The first large-scale yawp of Frank Furness's spiritual heir, Guild House was constructed for the Friends Neighborhood Guild to provide low-cost housing in a changing industrial neighborhood. Like the nearby Furness bank ( PH192), Venturi fronted a broad facade with a projecting element that denoted entrance—made clear by the broad recess and heraldic central round pier—while also relating to the scale of the street. His discussion of the building in Complexity and Contradiction in Architecture (1966) lays out its contrast with contemporary Miesian modern. Today, it is also clear that it recalls Victorian expression of function, here via fenestration patterns. This suggests the great architectural pendulum swing between poles of large, clear volumes typified as classical and the more specific expression of function in volume and detail of the Gothic. Here Venturi's use of brick for the exterior walls was a gesture to the brick neighborhood, while the array of ordinary commercially available windows indicate the various living spaces within while also working within the modernist's tenets of the industrial economy. The result is a subtle and sophisticated design that marks many of the themes that would preoccupy the architect over the next two generations.
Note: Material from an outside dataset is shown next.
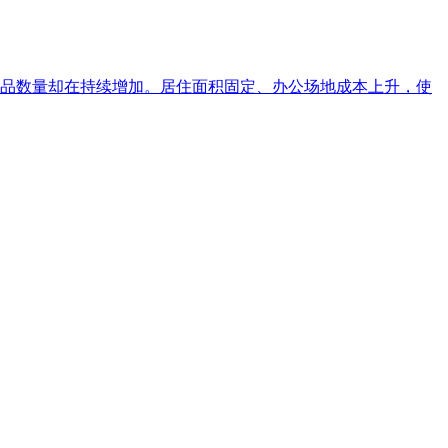
品数量却在持续增加。居住面积固定、办公场地成本上升，使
At N. 5th Street and E. Girard Avenue is the gray Gothic Revival spire of Edwin Forrest Durang's St. Peter's Roman Catholic Church of 1895; it houses the shrine of Cardinal John Neumann and contains his embalmed remains. Closer to I-95 at 418 E. Girard Avenue is the slender spire of Samuel Sloan's First Presbyterian Church (1857); and in the shadow of the subway elevated line is Frank Furness's ironic jest at classicism, his altered but still powerful Kensington National Bank of 1877 at Kensington and E. Girard avenues. Its interior is sadly altered. The rear extension following the original design is by Frank Watson.
Farther north in the Tacony neighborhood are the massed brick industrial buildings with attic ventilators that mark a portion of the once vast industrial complex of the Henry Disston and Sons Keystone Saw, Tool, and Steel Works. Employing as many as 15,000 men, this was a center of skilled metal crafting that paid high wages that in turn supported the housing district to the west of the factory.